突然いなくなってから、もう三年が経ったのよ。行方もわからないまま……あなたがどこで、何をしていたのか、全然わからなかった。」
「どれだけ探して、どれだけ心配したか……夜毎に夢で名を呼んでも、返事はなくて……私、本当に壊れそうだったのよ。」
「あの頃、私は毎晩教会に籠もって祈ったわ。
蝋燭の炎に照らされながら、消えたあなたの影を追いかけるように。」
「雨の日には、ずぶ濡れになって石畳に跪いて名を呼んだ。返事なんて返ってこないと分かっていても、それでも声を枯らして呼び続けるしかなかったの。」
「街を歩けば、あなたに似た背中を見つけては駆け寄って……でも振り返った顔はまるで知らない人。

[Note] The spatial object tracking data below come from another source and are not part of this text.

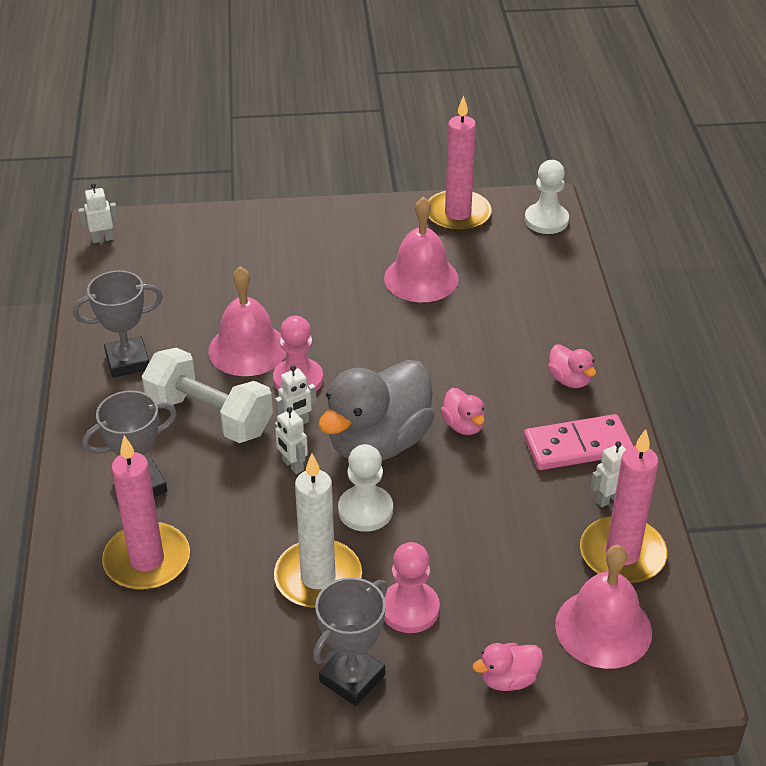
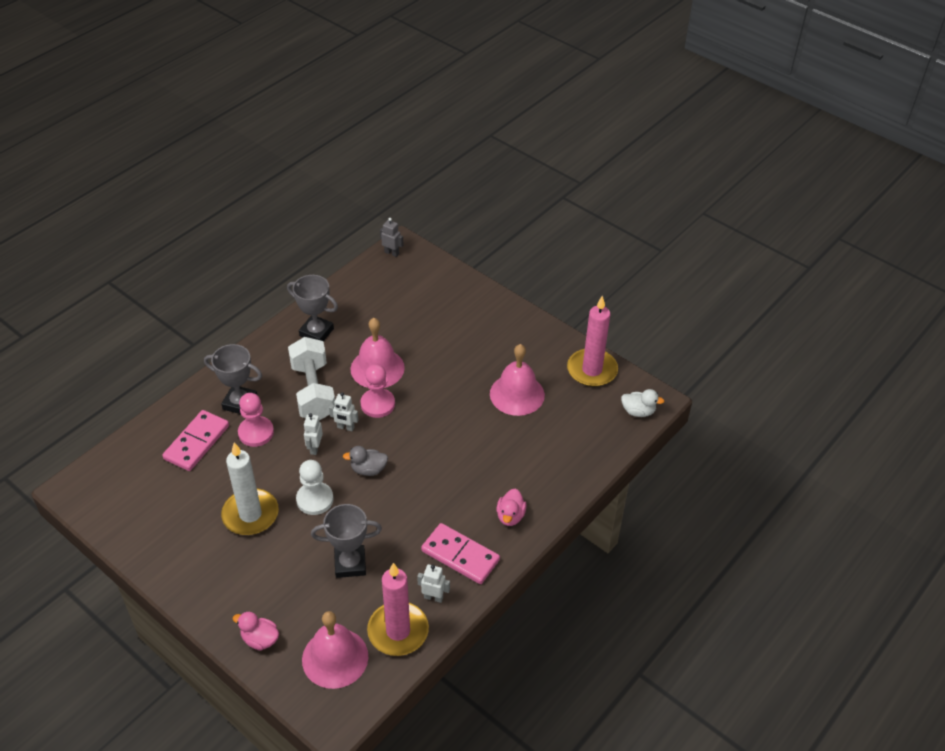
camera: 45 degrees right, 5 degrees up
white robot [78,183,118,243] -> grey robot [380,218,403,257]
pink candle [102,435,190,590] -> pink domino [162,410,229,471]
grey trophy [313,577,387,706] -> grey trophy moved to [311,504,382,578]
grey duck [318,360,435,461] -> grey duck [343,446,388,476], size x0.44
pink pawn [384,542,440,633] -> pink pawn moved to [238,393,274,447]
pink duck [441,388,485,435] -> none
white pawn [525,160,569,234] -> white duck [621,389,665,417]

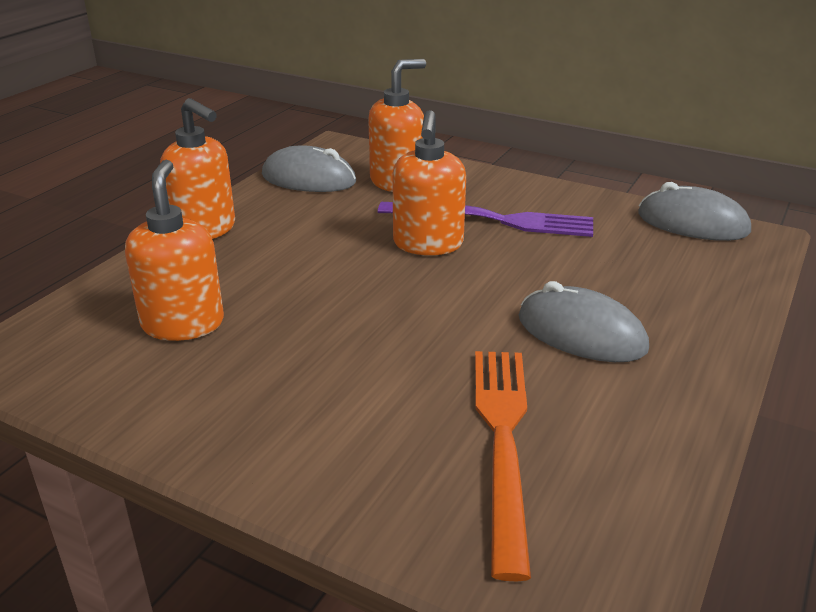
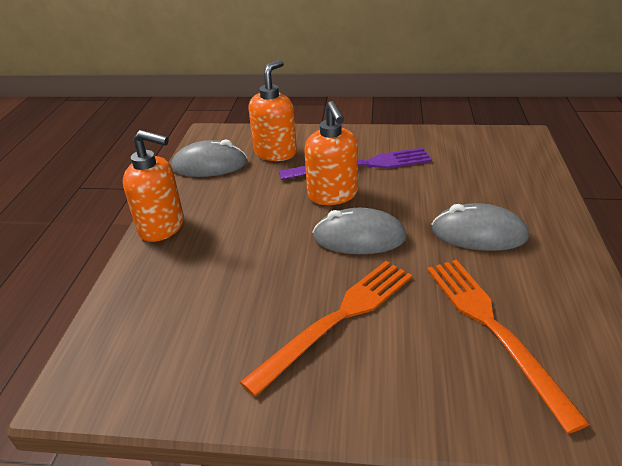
camera: 20 degrees left, 5 degrees up
orange soap dispenser [125,160,224,341] -> none
grey mouse [638,182,751,241] -> grey mouse moved to [312,208,407,254]
none -> orange fork [240,261,412,397]

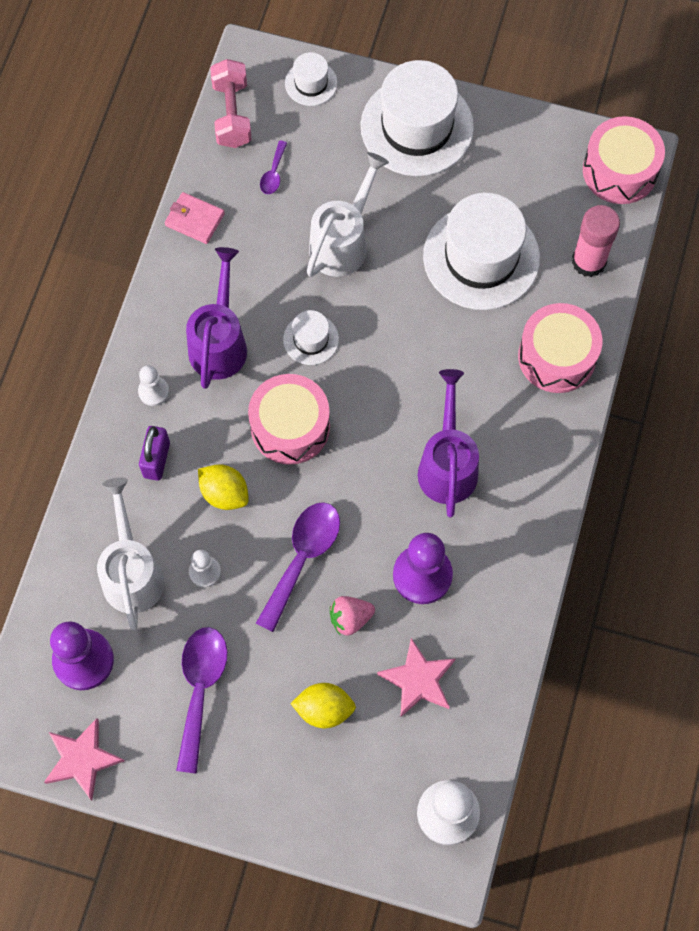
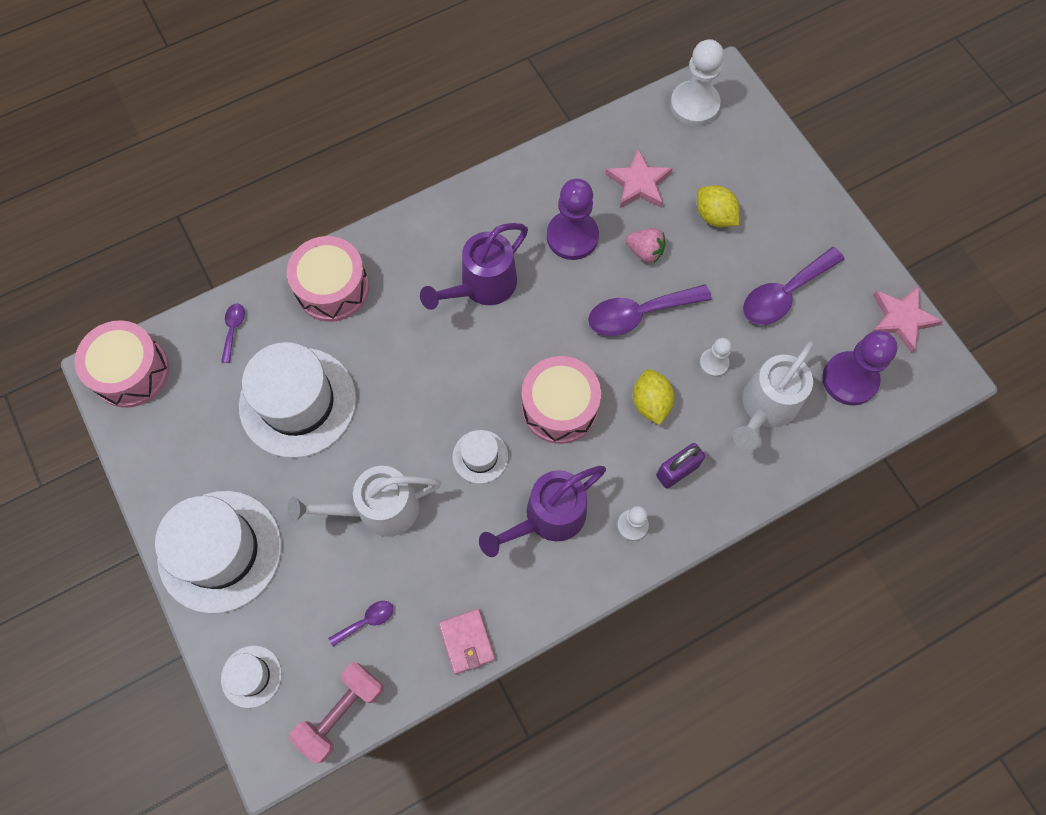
camera: 135 degrees left, 0 degrees up
pink glue stick [572,205,620,277] -> purple spoon [221,303,245,363]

そのたびに胸が抉られるように痛んで、それでも私は探すのをやめられなかった。」
「三年の間、眠るたびに夢であなたの姿を見て、目を覚ますたびに消えている現実に突き落とされた。」
蝋燭の灯が泣き声に揺れて滲んだ夜。
鐘の音が遠くで鳴るたびに、返らぬ名を呼び続けた雨の日。
そのすべてが彼女の声に重なり、祈りと呪いの狭間を震わせていた。
セラフィーの声は震えていた。唇を噛む仕草がわずかに見え、膝の上で握られた両手の指先が白くなっている。
その視線は怒りとも安堵ともつかない色で、逃げ場を与えないままリリアを捕まえていた。
リリアは、ほんのわずかに視線を伏せる。
その仕草は、誰かが“女の所作”を学んでなぞったような、少しぎこちない優しさを帯びていた。
「……わたしの“中身”は……ずっと、あのぬいぐるみの中にあったんだと思う。
……でも、その間、何をしていたのか……正直、ほとんど覚えてない。
ただ……ずっと、あの子のそばにいたような気がする。」
淡々とした言葉の響きに、かすかな痛みが混じる。
それはただの事実説明ではなく、重く胸にのしかかる告白であり、どこか贖罪にも似た音をしていた。
短い沈黙が、ふたりの間に落ちた。
馬の蹄が遠くで響き、橙色の灯が窓に揺れた。
その沈黙は、言葉を待つものではなく──
互いの胸にまだ残る祈りの名残を、静かに確かめているようだった。